Physical exercise has been frequently used as a therapeutic tool for COPD. One of the mechanisms involved in this process is associated with increases in antioxidant and anti-inflammatory properties. Cell apoptosis is also responsible for the pathogenesis of COPD. However, the effect of AE on cell apoptosis in mice with COPD has been overlooked.6 In the present study, we found that 4 weeks of AE inhibited apoptosis in mice with COPD. Hence, AE improved COPD in part by inhibiting cell apoptosis. To the best of our knowledge, this is the first study to demonstrate that AE exerts a significant protective effect against apoptosis in mice with COPD.
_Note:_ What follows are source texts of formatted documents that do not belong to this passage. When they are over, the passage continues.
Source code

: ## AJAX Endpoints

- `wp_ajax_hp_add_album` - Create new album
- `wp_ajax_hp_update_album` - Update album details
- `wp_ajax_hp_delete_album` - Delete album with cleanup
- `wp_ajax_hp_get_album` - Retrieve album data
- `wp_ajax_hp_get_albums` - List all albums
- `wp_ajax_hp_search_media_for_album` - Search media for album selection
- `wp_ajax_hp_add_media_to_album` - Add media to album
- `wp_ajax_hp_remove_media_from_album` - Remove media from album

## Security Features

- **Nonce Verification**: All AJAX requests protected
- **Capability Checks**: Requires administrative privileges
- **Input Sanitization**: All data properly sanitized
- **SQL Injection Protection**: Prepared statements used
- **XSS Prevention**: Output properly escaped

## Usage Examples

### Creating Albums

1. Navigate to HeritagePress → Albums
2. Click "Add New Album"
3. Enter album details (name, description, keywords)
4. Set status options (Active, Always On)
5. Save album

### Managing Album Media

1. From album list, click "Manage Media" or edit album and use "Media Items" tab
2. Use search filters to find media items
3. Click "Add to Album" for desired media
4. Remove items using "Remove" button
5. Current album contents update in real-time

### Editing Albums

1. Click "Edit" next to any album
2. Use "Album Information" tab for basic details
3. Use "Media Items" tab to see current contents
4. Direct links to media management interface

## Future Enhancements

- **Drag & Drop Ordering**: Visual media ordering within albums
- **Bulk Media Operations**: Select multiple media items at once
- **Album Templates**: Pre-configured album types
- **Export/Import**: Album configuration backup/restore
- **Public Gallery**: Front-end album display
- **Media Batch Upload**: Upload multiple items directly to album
Sirt1 is an important lung-protective factor, but its physiological roles in the response to AE in COPD mice are unknown. We identified that LPS administration inhibited the gene expression levels of sirt1, while a 4-week AE regimen activated these levels. By activating sirt1 expression, AE improved COPD.

Limitations

AE reduced apoptosis in mice with COPD. However, the underlying mechanism by which exercise reduces apoptosis remains unclear. Even though AE could improve exercise capacity, we did not account for the effects of exercise on the mice. Furthermore, we also did not account for the effects of exercise on the complications of COPD, such as cardiovascular comorbidities, pulmonary arterial hypertension, and muscle wasting.

Conclusions

AE is a potential therapeutic approach for treating COPD. AE improved COPD by counteracting the COPD-associated inflammatory response, oxidative stress injury, and apoptosis. In addition, AE exhibited an anti-fibrogenic effect by inhibiting the levels of the pro-fibrogenic factors IL-17, MMP-9, and TGF-β. Sirt1, which can be activated by regular AE, and played a protective role in mice with COPD.

Abbreviations

AE, aerobic exercise; COPD, chronic obstructive pulmonary disease; BALF, bronchoalveolar lavage fluid; HE, Hematoxylin and eosin; MDA, malondialdehyde; MPO, myeloperoxidase; GSH, glutathione; SOD, superoxide dismutase; IL, interleukin; TNF, tumor necrosis factor; CXCL, C-X-C motif chemokine ligand; TGF, transforming growth factor; MMP, matrix metalloproteinase; MLI, mean linear intercept; LPS, lipopolysaccharide; PFA, paraformaldehyde; sirt, silent information regulator; dUTP, terminal deoxynucleotidyl transferase; TUNEL, nick end labeling.

Data Sharing Statement

The datasets used or analyzed during the current study are available from the corresponding author Donghui Tang on reasonable request.

Acknowledgment

This study was supported by the National Natural Science Foundation of China (NSFC) (Grant No. 71874017, 81472992), the Agricultural Science and Technology Innovation Program (ASTIP) (cxgc-ias-01), and the BNU Interdisciplinary Research Foundation for the First-Year Doctoral Candidates (Grant No. BNUXKJC1814).

Disclosure

The authors report no conflicts of interest in this work, and the manuscript has been approved by all authors for publication.